They’re whiney, materialistic, gossipy and co-dependent. If they weren’t so darn cute, I would really hate the little animal people who populate Rooty, a seaside village I inadvertently became mayor of in Animal Crossing: New Leaf, the fourth edition of the adorable Nintendo social simulator that casts players not just as citizens but as managers of their own towns.
New Leaf (Nintendo, for the 3DS, $34.99) doesn’t try to uproot the humble formula established in previous Animal Crossing video games for other Nintendo systems, focusing on simple virtual pursuits like chatting with neighbors, catching fish, unearthing fossils, collecting furniture and planting trees. This time, diving for treasures has been tossed in.
The biggest addition to New Leaf is the ability to travel to a tropical island where your character can compete against others in minigames like scavenger hunts or memory tests. The atoll is also bustling with its own flora and fauna that can be harvested and imported back to your village. (Apparently there are no customs agents in Animal Crossing.)
After stepping off the train in Rooty, I quickly established a booming farming industry that bankrolled several public works projects to appease the citizenry, which included folks like fitness-obsessed eagle Pierce and egotistical pink squirrel Peanut. When they continued to demand more fountains and park benches, I instead used the funds to pay off my home loan.

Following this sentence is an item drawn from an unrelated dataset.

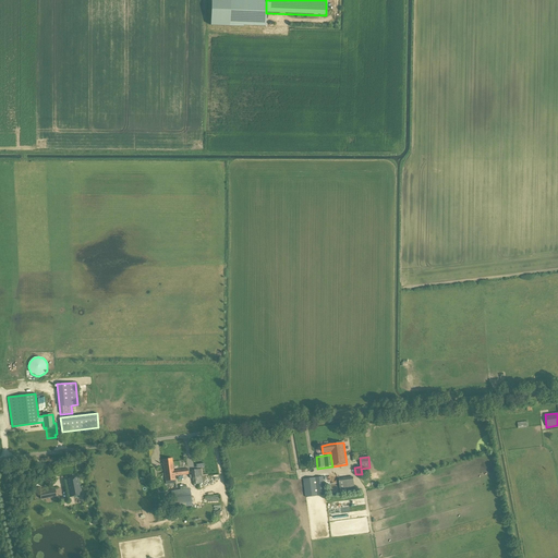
[(172,459),(162,460),(166,485),(176,484),(174,480),(176,480),(174,476),(174,475),(177,474),(178,475),(189,474),(187,469),(174,471),(173,472),(173,471),(172,459)]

New Leaf, just like the other Animal Crossing installments, can only be played in real time, meaning your virtual neighbors will still be asleep in their virtual beds if you crack open your 3DS in the middle of the night, or that virtual nightclub you helped launch on your virtual main street won’t start poppin’ until your system’s internal clock strikes 8 p.m.
While the game’s designers have added several new ways to connect with other mayors online, including the ability to visit other towns by accessing an Inception -like dream suite, New Leaf still feels nightmarishly old-fashioned when it comes to connectivity. I was bummed to learn I couldn’t bring home all the peaches I plundered from a city called Braska.
With new furniture, fish, bugs, clothes and little animal people to addictively discover each day, New Leaf is more joyful than SimCity and less mindless than FarmVille — no matter if you play for five minutes or five hours. It’s too bad there aren’t more dynamic ways to uniquely share the experience with other budding mayors online.